GSA e-gov office faces budget cuts

Some question what move means for the future of e-gov

Office of Management and Budget officials are proposing budget cuts for the next fiscal year in the electronic government and technology office of the General Services Administration.

Sources familiar with the fiscal 2006 budget preparation process say OMB officials intend to curtail spending at GSA's Office of Governmentwide Policy (OGP) by 30 percent to 50 percent. OMB officials also would like to transfer some of the policy office's responsibilities elsewhere within GSA.

The cuts are "focused on scoping OGP back to its original intent," a government official said. Because the fiscal 2006 budget will not be finalized until President Bush submits his spending plans to Congress in late January, knowledgeable sources who agreed to let Federal Computer Week publish this information would only speak on condition of anonymity. Two of the main players were not available for comment — Marty Wagner, associate administrator of GSA's Office of Governmentwide Policy, and Karen Evans, OMB administrator for e-government and information technology.

GSA officials have filed an appeal to restore their funding, and a final OMB decision is expected soon.

Within OMB, some officials with budget influence have said the GSA e-government policy shop duplicates work being conducted by OMB's e-government and IT office. Higher than anticipated costs in Iraq make GSA's congressionally appropriated funds vulnerable, according to some sources.

Federal budget officials also believe GSA has involved itself in e-government operations to a greater degree than it should, according to a government official. The office has a history of piloting e-government projects before agencies assume the large-scale operational duties.

Various current and former government officials agreed on the basic details of the budget cut, but differed on the interpretation.

One former government executive said the cuts would have serious ramifications for e-government efforts. Because OMB would not acquire additional personnel to make up for cuts at GSA, "the signal very well may be that it is not a priority of the administration," the former executive said.

The workload of OMB officials would increase should the cuts be finalized, the government official acknowledged. "It'll just get a lot of people to focus on core mission instead of having some speaking engagements," the official said.

"I don't know what [OMB's] motivation is," said Paul Brubaker, executive vice president of SI International and former Defense Department deputy chief information officer. "That's the multimillion-dollar question here." Brubaker helped draft the Clinger-Cohen Act as a member of Sen. William Cohen's staff in the 1990s.

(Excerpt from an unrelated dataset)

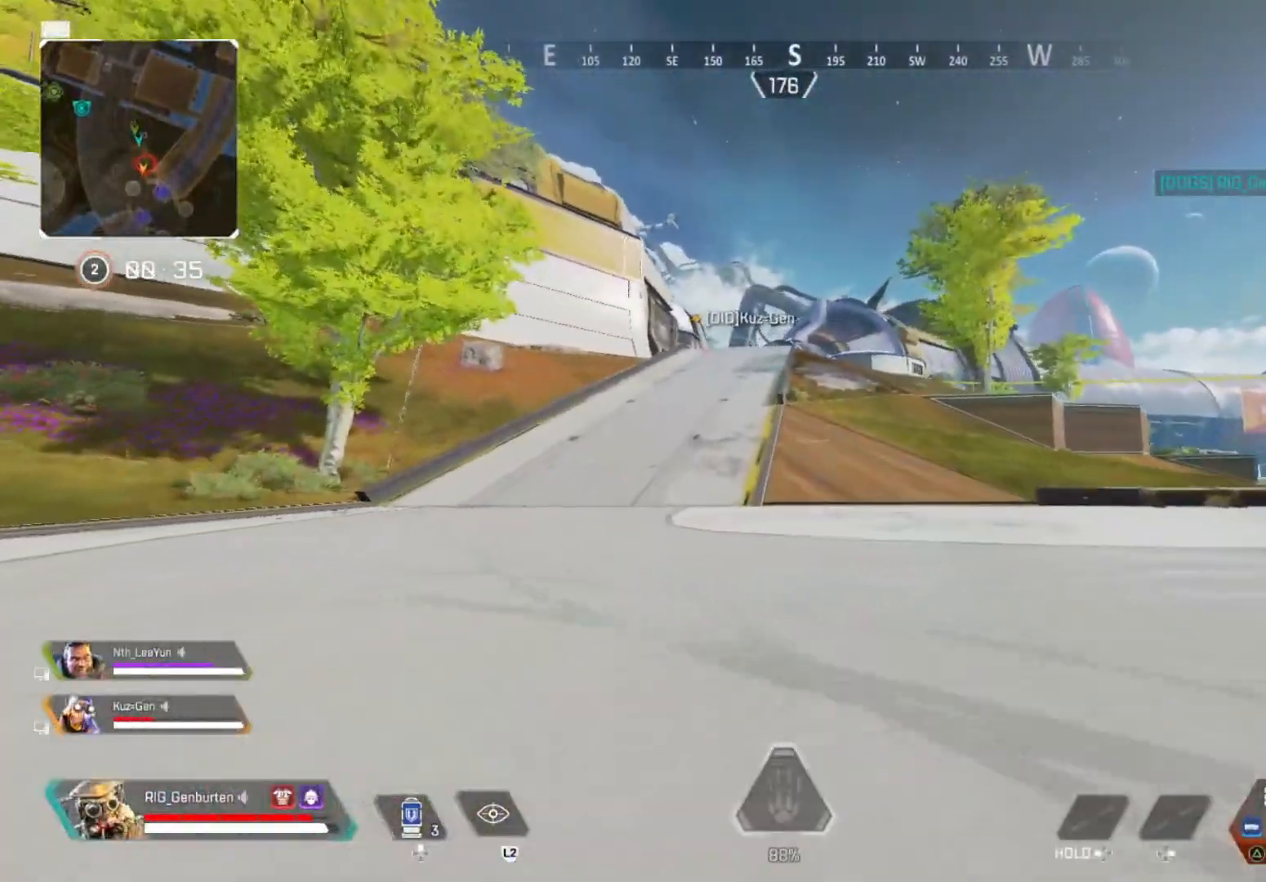
{"buttons": [], "left_stick": "up-left", "right_stick": "center", "events": [[133, "right_stick", "left"], [183, "right_stick", "center"]]}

But the cuts would not undermine e-government initiatives this far into their development, the government official said. "Those initiatives that are fully operational have self-sustaining business models," the official said. Two years ago, that would not have been the case and it could have been a problem. As it is, the reduced GSA budget would only create "a temporary, short-term shift in things," the official added.

Another former government official said OMB's actions could be "a serious inhibitor." Since passage of the Clinger-

Cohen Act in 1996, the role of GSA's governmentwide policy office has been to support OMB in the analysis and policy work required by the act, the former official said.

"OMB is limited in the number of staff it can have," that official said, so the work must be done elsewhere. The policy office "is operational on a test basis, as opposed to operational on a mass scale." Under the act's terms, "that's what GSA is supposed to do," the second former official said.

The proposed reduction is "a sign that either OMB is not happy with what they've been getting, or that the missions have changed," the source added. "It'd be very interesting to understand where that area of overlap is, as opposed to support, and what measures of effectiveness have been used to determine that [GSA] has excess capacity."

Good e-government policy requires the personnel strength and test operations GSA has been supplying, according to a third former government official. "Policy is not just something you write and issue. It is something that is piloted and developed and implemented in stages over time."

"You can't just dismiss the value of the activity because you don't want it done in another organization," the third former official added.

OMB is "the pinnacle of oversight in the whole chain of information technology in the federal government. ... They've got the right to turn on and turn off virtually anything they want," Brubaker said.

OMB pushes for consolidation

The Office of Governmentwide Policy is not the only organization within the General Services Administration undergoing intense scrutiny by Office of Management and Budget officials.

As part of the fiscal 2006 budget, OMB officials propose consolidating the Federal Supply Service and the Federal Technology Service, Federal Computer Week has learned.

"The sense is that both FSS and FTS are still maintaining sales forces," despite a GSA reorganization in 2002 that was supposed to eliminate overlap, said a former government official who spoke on the condition of anonymity.

Some speculate that OMB's move has come about as a result of the stated intent of Rep. Tom Davis (R-Va.), chairman of the House Government Reform Committee, to examine GSA's structure and consider changes.

OMB's actions are "a direct reflection of the same things [Davis] has been talking about," the source said.